■ Exercise text:
..........

This is serious OP, handwringing is neither an effective or an acceptable response because it won't change the very fucked dynamic that your children are being exposed to. It's time to face up to the much bigger problem, that is your marriage.

theclick · 07/02/2016 11:18

I would be fuming and DD needs a good round of discipline. And DH- my God!

fiestabelle1 · 07/02/2016 11:25

Kitty, he has agreed he was very much in the wrong, and apologised. I agree though, just words he needs to put what he has said into action. I don't think I've rationalised or made excuses for him, I've said what I know his excuses would be...does mean I accept or agree with them. There are issues within our marriage, you're right, and it can be hard to face up to that. As I've said, yesterday was a wake up call, eye opener for me, and I'm taking steps to work on both discipline with DD and the bigger picture which is DH and his/our parenting of DC. I'm not sure what you mean by handwringing??

OP posts:
Fairenuff · 07/02/2016 11:32

You do not have to take something away. Sanctions can be extra chores, for example. And that is very useful as it also helps to get some jobs done.

TendonQueen · 07/02/2016 12:02

If she's not bothered about things being taken away, I would try not giving her attention, ie when she does something like this, she goes to her room. She may still say 'don't care' but then she doesn't get to lord it up in front of you. If you take that route though you may also want to consider what entertainment is available to her in her room, and whether you want to change that.

fiestabelle1 · 07/02/2016 12:10

Thanks, hadn't thought of chores as an option. We do send her to her room, but she isn't overly bothered by that. Thanks again for the replies, much appreciated.

OP posts:
Hissy · 07/02/2016 13:54

fiesta i asked my 10yo ds what he thought and he winced when he thought about how he knew I'd feel if he had have done that to me.

But 6 is a different level of empathy to 10. My son really didn't identify with anything or one if it wasn't directly relating to him. Ok so we've been through a lot and he has developed an amazing sense of self and others, but still, if you deal decisively with this now, it will be resolved and things should improve.

..........

Continue the forum thread about disciplining a six-year-old from the point where it stops.

■ Data for analysis:
..........

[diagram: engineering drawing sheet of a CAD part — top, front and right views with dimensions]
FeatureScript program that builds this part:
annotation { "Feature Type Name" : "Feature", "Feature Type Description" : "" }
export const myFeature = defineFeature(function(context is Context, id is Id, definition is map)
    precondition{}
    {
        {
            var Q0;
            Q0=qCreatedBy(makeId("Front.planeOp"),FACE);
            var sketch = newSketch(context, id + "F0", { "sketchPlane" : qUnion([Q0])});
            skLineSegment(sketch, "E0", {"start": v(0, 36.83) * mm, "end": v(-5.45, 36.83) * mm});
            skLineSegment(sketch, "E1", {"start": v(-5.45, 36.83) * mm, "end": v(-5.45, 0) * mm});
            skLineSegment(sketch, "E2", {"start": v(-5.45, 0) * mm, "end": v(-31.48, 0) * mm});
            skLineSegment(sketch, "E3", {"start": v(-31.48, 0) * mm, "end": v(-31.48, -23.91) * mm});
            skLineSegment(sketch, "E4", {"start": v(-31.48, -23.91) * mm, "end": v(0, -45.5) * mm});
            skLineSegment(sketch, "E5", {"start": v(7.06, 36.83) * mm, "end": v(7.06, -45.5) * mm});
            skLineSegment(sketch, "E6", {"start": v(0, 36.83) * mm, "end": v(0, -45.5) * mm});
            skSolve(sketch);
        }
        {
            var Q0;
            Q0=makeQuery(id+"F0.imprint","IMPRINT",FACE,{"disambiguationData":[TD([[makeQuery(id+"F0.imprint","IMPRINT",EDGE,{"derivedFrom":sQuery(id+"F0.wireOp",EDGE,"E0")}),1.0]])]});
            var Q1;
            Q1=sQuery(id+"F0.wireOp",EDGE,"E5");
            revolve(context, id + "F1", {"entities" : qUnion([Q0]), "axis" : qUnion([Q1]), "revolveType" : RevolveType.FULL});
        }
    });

..........

■ Exercise response:
My son also was extremely interested in what my reaction would have been had he done this. He fully expected me to go absolutely red mist. Those crisps would have been gone in an instant. Pulverised possibly by my incandescence alone 😂

Isetan · 07/02/2016 14:24

If you really believe actions speak louder than words, why aren't you insisting he start, by addressing what happened at the swimming pool? At the very least, he needs to apologise to you in front of your DD and you both need to reprimand her for her gloating. It appears your DD was not the only one who escaped the consequences of disrespecting you at the swimming pool.

Why has parenting your children become such a power play and what is it about your relationship with your H that you're not facing up to?

There are lots of different disciplining techniques you can implement but if you don't address your relationship issues with your H, capitalising on the obvious discord between you will always be a huge temptation for your DD.

fiestabelle1 · 07/02/2016 14:29

Lol, hissy thanks, that made me smile. From the outside looking in I can totally see what I should have done, taken them away straight away, spoke firmly to DD and then had words with DH in a calm manner. DD and DH know I've been really upset, the moment has passed now, but its been a wake up call for me, and hopefully DH. I've made it clear that we cannot continue and that when we speak later I'll be making it clear that if he doesn't support me, and get on board then that means a re think of our lives in general. I am not minimising this, I'm sure some think I am. I've been vaguely aware for a while re DD and also DH's stand back attitude to parenting but yesterday just crystallised how bad it is. I'm sure things won't change overnight but hopefully things will improve.

OP posts:
AlwaysHopeful1 · 07/02/2016 14:35

I would have taken it away from that little madam and told her to behave. You need to speak to your Dh about how disrespectful he is.